1Pediatrics C, Schneider Children's Medical Center,Tel Aviv University Israel, Petah-Tikva, Israel; 2Department of Pediatrics Division of Rheumatology, Lucille Packard Children's Medical Center, Stanford University, Stanford, CA; 3Pediatric Immunology\Rheumatology, Children's Medical Center, University of California San Francisco, San Francisco, CA

Background: Neuropsychiatric (NP) complications are common in children with systemic lupus erythematosus (SLE). Few studies have included NP complications and none have used standardized instruments for headache (HA)assessment. The association between NP SLE in children and antiphospholipid antibodies (aPL) has not been established.

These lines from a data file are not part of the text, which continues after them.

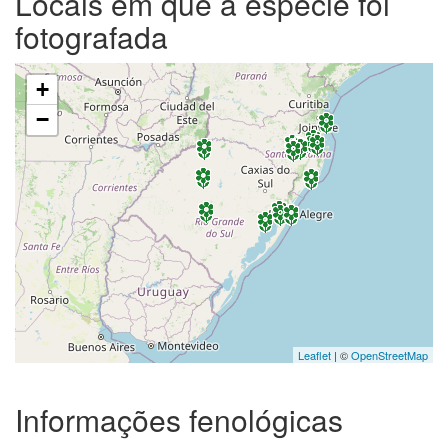
Locais em que a espécie foi
fotografada
+
−
Leaflet
| ©
OpenStreetMap
Informações fenológicas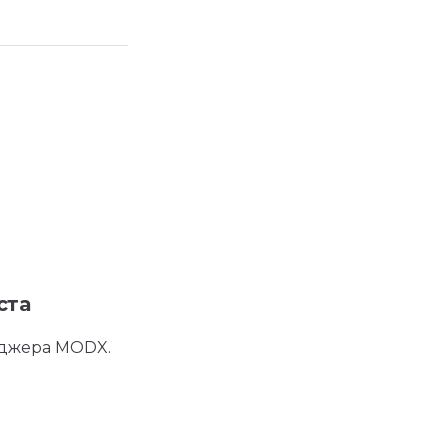
ста
еджера MODX.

Methods: This multi-center cohort study was conducted at UCSF and Stanford University. Clinical data was obtained by retrospective chart review and a prospective (HA) questionnaire using the criteria of the International Headache Society. All patients met ACR criteria for SLE and the ACR NP criteria were used for defining NP SLE syndromes. Pearson's Chi-square test and Fisher's exact test were utilized to assess group differences.
Results: 106 patients were evaluated, 78% females; mean age 17 yrs (SD 3.8 yrs); 61 (57.5%) had NP manifestations including HA 53.8%, mood disorders 12.3%, cognitive dysfunction 10.4%, seizures 9.4%, CVA, psychosis and pseudotumor 2.8% each, aseptic meningitis 1.9%, and acute confusional state, anxiety and cranial neuropathy at 0.9% each.
First NP event occurred up to 6.4 years (mean 1.2) after diagnosis of SLE, 50% developed NP events within 7 months. Anticardiolipin antibodies (aCL) were found in 65/104 patients 63.5%; aCL IgG in 56%; aCL IgM in 34.9%; False-positive RPR in 13.5%; and Lupus Anticoagulant in 21.9%. The only significant association between NP SLE and aPL was between CVA and aCL IgM (p=0.04). Although not statistically signicificant, 100% of all 6 subjects with psychosis had detectable aPL.
Conclusions: NP manifestations are very common in children with SLE with 50% of patients developing a NP event within 7 months of diagnosis. Headache is the most frequent symptom. As expected, aPL were associated with CVA.